> _EXERCISE AIM_
Below are the entries to work from; restate word for word the portion that opens with the line containing "m | 4900 m |" and closes with the line containing "Pagina 2 di 3", keeping both.

> _Records from a data source_
....................

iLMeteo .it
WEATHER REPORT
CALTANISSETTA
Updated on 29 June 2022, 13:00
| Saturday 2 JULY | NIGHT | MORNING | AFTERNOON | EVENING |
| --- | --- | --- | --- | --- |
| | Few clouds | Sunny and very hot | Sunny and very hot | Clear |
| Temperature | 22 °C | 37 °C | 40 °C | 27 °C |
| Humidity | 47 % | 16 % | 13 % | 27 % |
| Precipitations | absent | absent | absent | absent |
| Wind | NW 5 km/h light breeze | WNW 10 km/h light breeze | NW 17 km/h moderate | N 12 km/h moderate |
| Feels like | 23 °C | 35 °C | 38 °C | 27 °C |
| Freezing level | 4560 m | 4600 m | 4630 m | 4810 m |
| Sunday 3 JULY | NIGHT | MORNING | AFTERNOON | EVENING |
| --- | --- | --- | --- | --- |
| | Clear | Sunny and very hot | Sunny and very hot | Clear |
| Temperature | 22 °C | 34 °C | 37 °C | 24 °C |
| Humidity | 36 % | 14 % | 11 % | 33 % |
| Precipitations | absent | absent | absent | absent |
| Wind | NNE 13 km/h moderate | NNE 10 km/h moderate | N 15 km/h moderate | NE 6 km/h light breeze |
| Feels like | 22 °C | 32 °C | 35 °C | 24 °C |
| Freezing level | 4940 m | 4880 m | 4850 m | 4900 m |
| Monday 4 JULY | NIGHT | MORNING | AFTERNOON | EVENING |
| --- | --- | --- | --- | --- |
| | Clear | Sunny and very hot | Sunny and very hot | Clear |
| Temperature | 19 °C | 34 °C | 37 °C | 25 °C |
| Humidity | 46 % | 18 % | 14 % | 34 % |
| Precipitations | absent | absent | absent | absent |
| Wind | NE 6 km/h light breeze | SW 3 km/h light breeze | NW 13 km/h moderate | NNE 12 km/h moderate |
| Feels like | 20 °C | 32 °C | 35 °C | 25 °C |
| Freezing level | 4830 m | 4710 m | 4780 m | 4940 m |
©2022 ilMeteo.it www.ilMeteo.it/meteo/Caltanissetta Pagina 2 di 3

....................

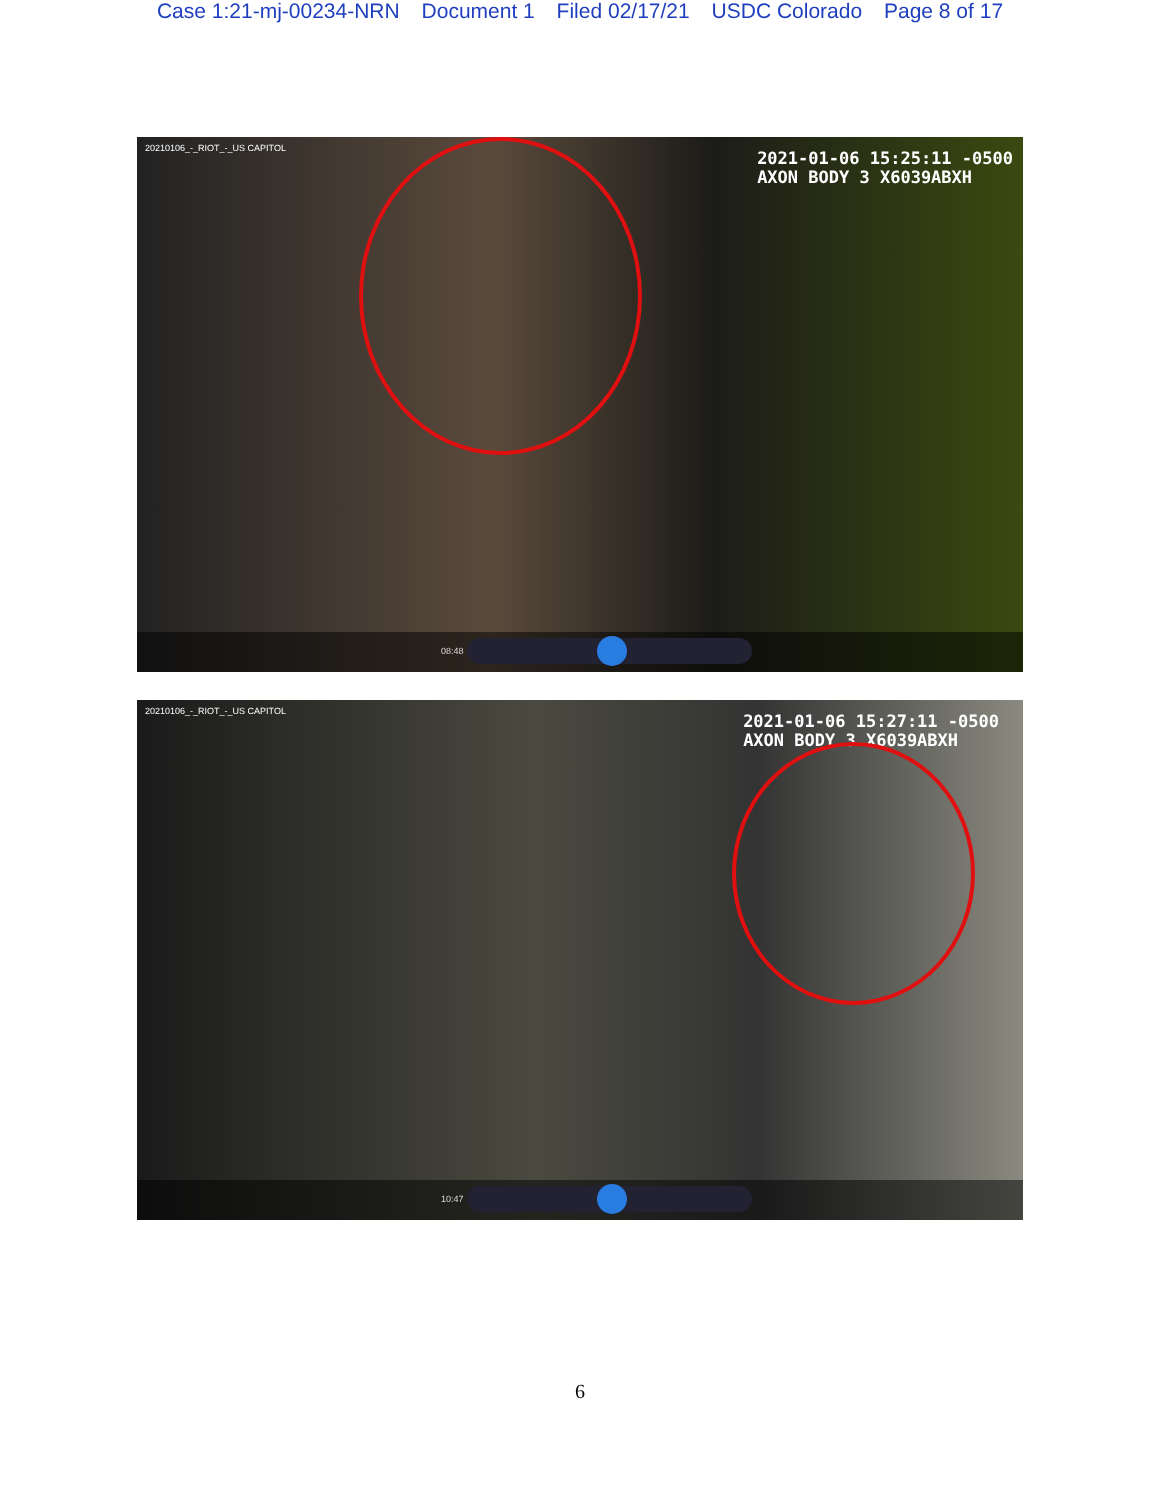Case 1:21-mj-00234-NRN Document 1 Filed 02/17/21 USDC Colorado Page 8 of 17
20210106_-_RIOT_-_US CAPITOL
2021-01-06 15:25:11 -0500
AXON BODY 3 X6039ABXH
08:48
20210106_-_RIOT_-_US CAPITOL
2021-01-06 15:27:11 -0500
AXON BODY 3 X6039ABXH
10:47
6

....................

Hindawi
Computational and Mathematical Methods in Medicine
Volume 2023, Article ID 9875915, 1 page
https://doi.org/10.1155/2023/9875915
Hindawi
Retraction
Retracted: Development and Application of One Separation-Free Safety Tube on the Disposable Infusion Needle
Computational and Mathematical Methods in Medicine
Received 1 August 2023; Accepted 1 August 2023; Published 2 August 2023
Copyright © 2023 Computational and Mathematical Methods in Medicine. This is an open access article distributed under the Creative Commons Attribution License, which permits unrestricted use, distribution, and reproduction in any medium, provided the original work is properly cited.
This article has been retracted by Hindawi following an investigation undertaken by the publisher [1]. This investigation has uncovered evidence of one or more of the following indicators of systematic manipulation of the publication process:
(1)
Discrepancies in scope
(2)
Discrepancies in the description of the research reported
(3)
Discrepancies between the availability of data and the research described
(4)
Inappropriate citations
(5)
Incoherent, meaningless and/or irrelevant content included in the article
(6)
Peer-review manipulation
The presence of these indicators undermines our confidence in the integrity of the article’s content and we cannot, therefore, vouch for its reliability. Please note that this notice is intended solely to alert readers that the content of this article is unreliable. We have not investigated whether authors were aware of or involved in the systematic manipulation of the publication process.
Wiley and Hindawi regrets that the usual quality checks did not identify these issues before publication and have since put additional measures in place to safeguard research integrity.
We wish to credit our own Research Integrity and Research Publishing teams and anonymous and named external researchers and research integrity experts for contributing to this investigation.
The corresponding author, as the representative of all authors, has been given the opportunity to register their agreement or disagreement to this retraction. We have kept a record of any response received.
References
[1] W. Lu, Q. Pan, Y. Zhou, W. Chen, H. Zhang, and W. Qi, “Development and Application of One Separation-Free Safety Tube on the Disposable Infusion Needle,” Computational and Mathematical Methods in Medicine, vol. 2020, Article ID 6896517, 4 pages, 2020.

....................

> _SOLUTION FOR THIS EXERCISE_
| Freezing level | 4940 m | 4880 m | 4850 m | 4900 m |
| Monday 4 JULY | NIGHT | MORNING | AFTERNOON | EVENING |
| --- | --- | --- | --- | --- |
| | Clear | Sunny and very hot | Sunny and very hot | Clear |
| Temperature | 19 °C | 34 °C | 37 °C | 25 °C |
| Humidity | 46 % | 18 % | 14 % | 34 % |
| Precipitations | absent | absent | absent | absent |
| Wind | NE 6 km/h light breeze | SW 3 km/h light breeze | NW 13 km/h moderate | NNE 12 km/h moderate |
| Feels like | 20 °C | 32 °C | 35 °C | 25 °C |
| Freezing level | 4830 m | 4710 m | 4780 m | 4940 m |
©2022 ilMeteo.it www.ilMeteo.it/meteo/Caltanissetta Pagina 2 di 3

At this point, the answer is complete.